10.bölüm 2.kısım
Cengiz beyin ölümünün üzerinden iki gün geçmişti..
Lidan beyaz önlüğünün üzerine montunu giyip terasa sigara içmek üzere ilerledi.
Teras kapısını hızla açıp çıktığında ise gördüğü kişi ile kısa bir an duraksadı.
İrem.. Bu buz gibi havada yerde oturmuş sırtını duvara yaslayarak gözleri kapalı bir şekilde türkü söylüyordu.
“Ben bir göçmen kızı gördüm
Tuna boyunda.. Elinde bir deste gül var hasret koynunda.. Doğru söyle göçmen kızı, annen var mıdır ? Ne annem var ne babam var kalmışım öksüz..”
Sesindeki acıyı sadece Lidan değil duyan herkes hissederdi. İrem ise birisinin varlığını hissederek hemen gözlerini açtı. Doktor Lidan ! Son zamanlarda acısını paylaştığı, sürekli kalbini kırmasına rağmen elinden tutan tek insandı..
Lidan elindeki sigarayı hemen montunun cebine koyarak İrem'in yanına doğru ilerledi.
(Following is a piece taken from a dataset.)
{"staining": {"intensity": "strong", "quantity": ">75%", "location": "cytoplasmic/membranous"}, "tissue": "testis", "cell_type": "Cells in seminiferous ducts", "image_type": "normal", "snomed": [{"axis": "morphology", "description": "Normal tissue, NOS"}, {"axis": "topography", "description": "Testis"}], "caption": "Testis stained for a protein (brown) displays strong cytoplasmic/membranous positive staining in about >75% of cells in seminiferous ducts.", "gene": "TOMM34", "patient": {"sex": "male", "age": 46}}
Yanına varınca montu çıkarıp İrem'in omuzlarına doğru bıraktı. Kendisi de İrem gibi duvara doğru yaslandı. Her
ikiside çiseleyen yağmurun terasta çıkardığı sese karışan, ambulansların acı verici sirenlerini dinledi sessizce.
İrem günlerce babasının yanından ayrılmadığı için ne üzerini değiştirilmiş ne
de duş alabilmişti. Lidan ise bu sabah İrem’i odasına getirerek kıyafet verip odasında duşu kullanmasını sağlamıştı.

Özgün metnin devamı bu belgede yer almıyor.